Фабио кивнул, убийственно серьезный, как крестный отец мафии:

– На самом деле, через три года. Конечно, я хочу получить его обратно. Или будут выплачивать мне долг с процентами, кашасой. – И он не шутил.

Часто Фабио договаривался, что поживет в чьем-то доме, а в качестве оплаты обещал поддерживать чистоту. При этом он терпеть не мог убираться. Раз в неделю он звонил кому-нибудь из своих многочисленных должников – пьяниц или уголовников, – и вот они уже драили полы, а Фабио восседал, как плантатор, в панаме и темных очках, почитывал газетку и время от времени указывал им на пятнышки неубранной грязи. Моя мама любит говорить, что в этом мире одни люди прирожденные холопы, другие – прирожденные аристократы, и совершенно неважно, в какой семье они родились. Здесь она права, как никогда.
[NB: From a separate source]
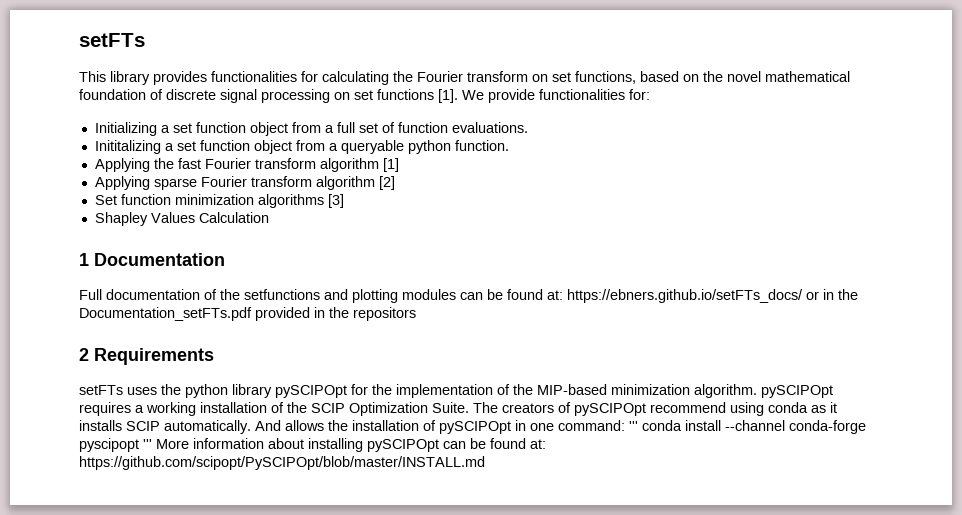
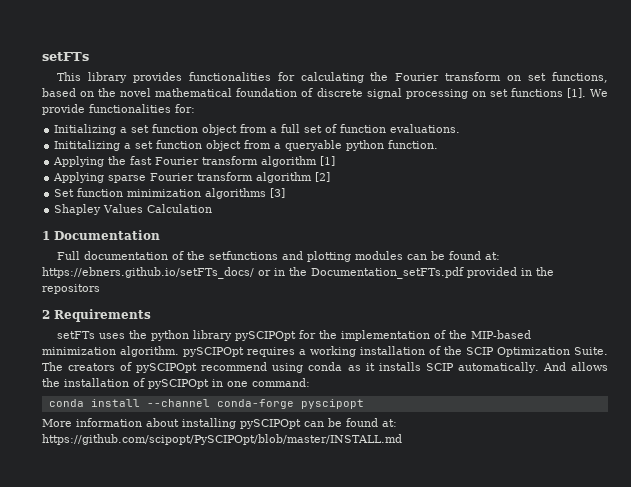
[629,421,638,431] ''' -> (310, 382) //
[143,439,152,449] ''' -> (364, 404) //

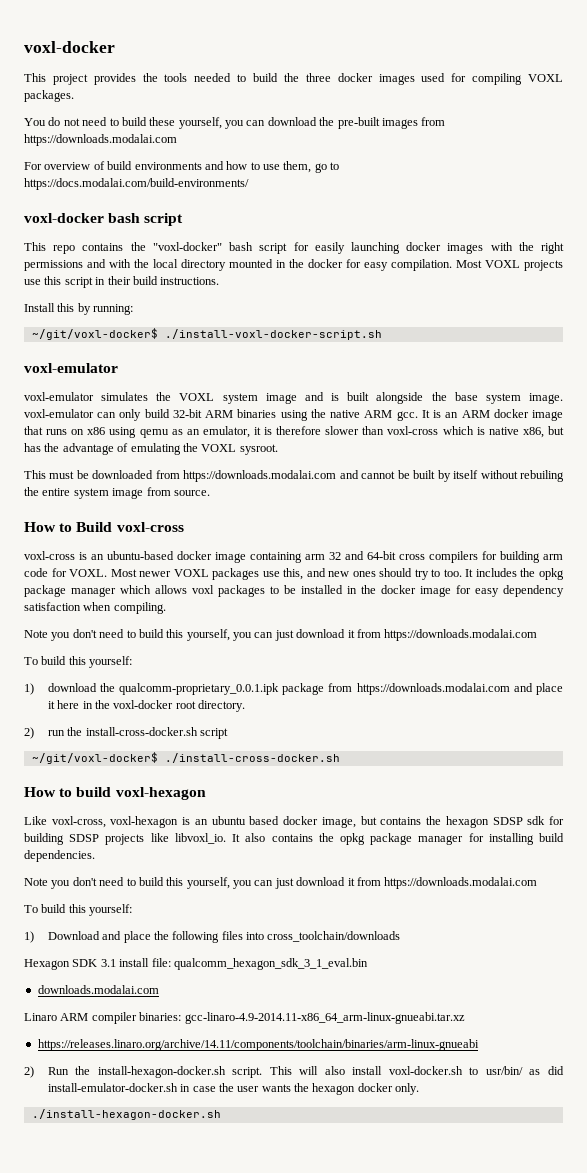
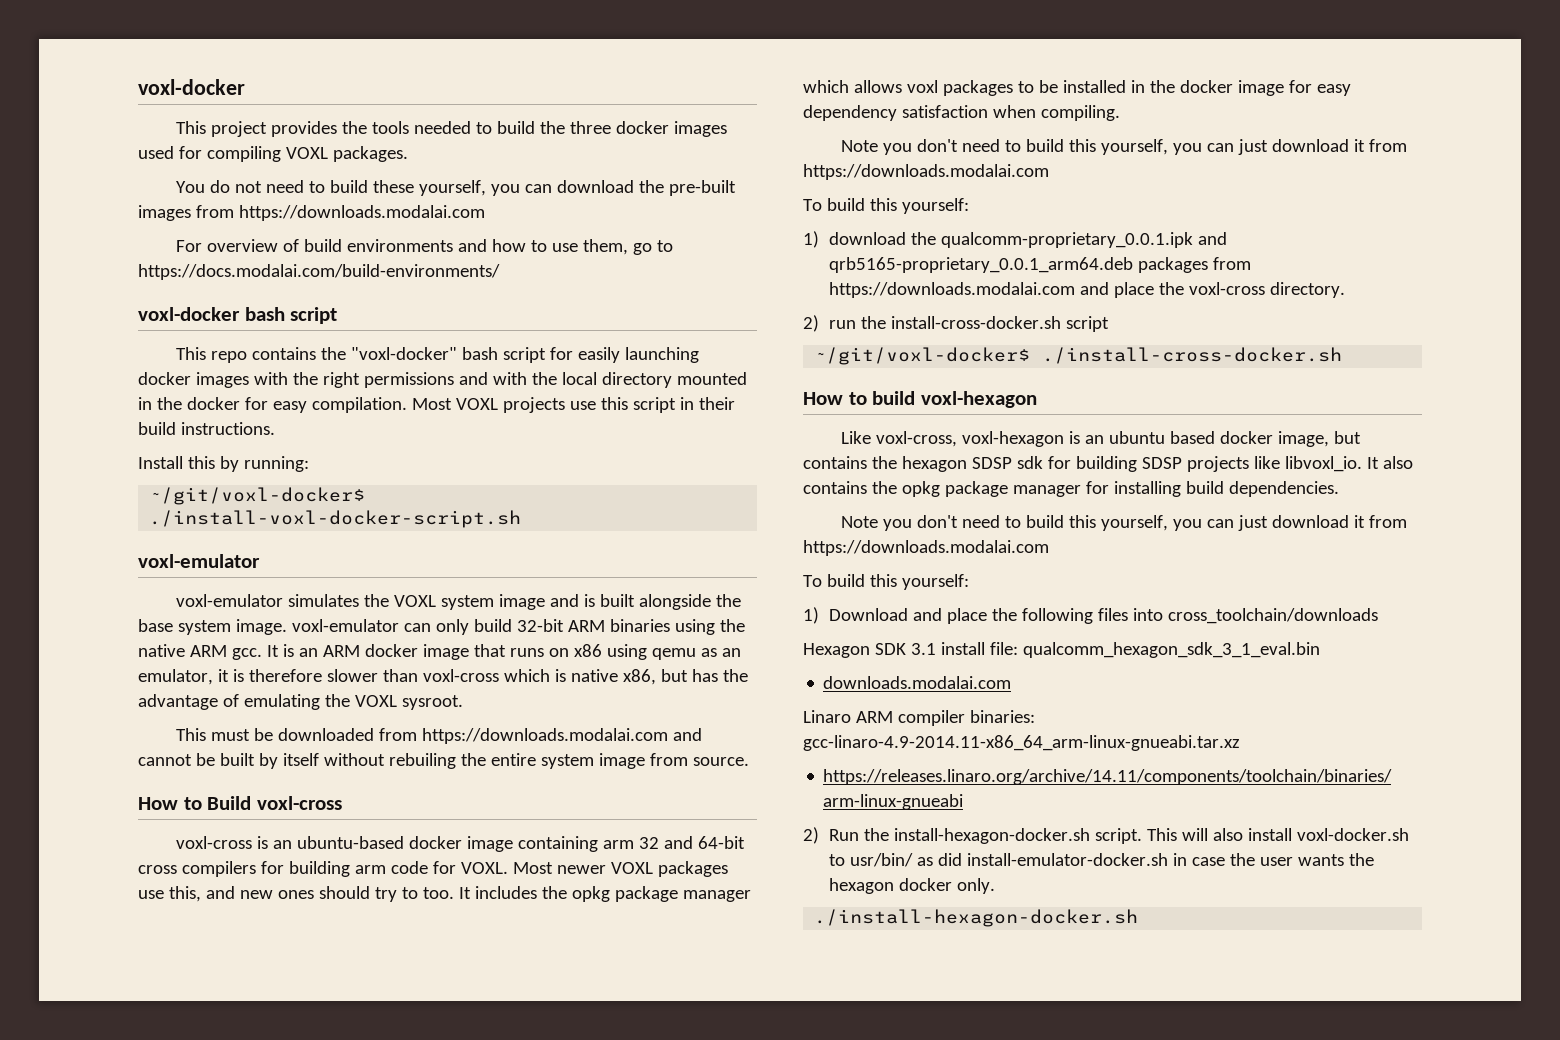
[282,683,325,695] package -> [1197,232,1227,245] [828,257,1208,273] and qrb5165-proprietary_0.0.1_arm64.deb packages
[47,700,196,709] it here in the voxl-docker root -> [1158,282,1265,295] the voxl-cross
Предсказание Густаво насчет «финансовых вопросов» начало сбываться примерно через месяц, хотя совсем не в той форме, какую я ожидала. Разница в наших доходах была огромна (125 долларов в месяц у Фабио и около тысячи у меня), но Фабио придумал оригинальный способ сравнять их: он старался, чтобы я тратила меньше и экономнее, а вовсе не просил оплачивать его расходы. Единственным – и вполне оправданным – исключением в этой благородной стратегии были хорошие вина и сыры. Дело в том, что, как выяснилось несколько недель спустя, под маской голоштанного бразильского радикала скрывался самый настоящий гурман. За это Густаво безжалостно высмеивал его, замечая: «А я-то думал, ты настоящий артист!» Но наедине он как-то с покаянным видом заметил, что, родись Фабио по эту сторону черты, а не в нищем рабочем пригороде на севере Рио, из него мог бы выйти настоящий олигарх. У него явно были для этого все предпосылки. Никто не умел так жестко торговаться, так свирепо выколачивать долги, не имел такого чутья на выгоду, как этот нищий музыкант. Когда я была с Фабио, мне ни разу не пришлось платить за вход ни в одном клубе, а ведь мы посещали их раза по четыре в неделю, если не чаще. Отныне за все покупки я расплачивалась по расценкам для местных, да еще и получала в довесок бесплатные образцы. Когда Фабио готовил дома, мы питались на два доллара в день, а в поездках тратили на двоих меньше половины стандартного бюджета туриста-одиночки.

48

Мануэл Бандейра (1886–1968) – бразильский поэт.

49

Mongrel (англ.) – здесь: бродячий пес.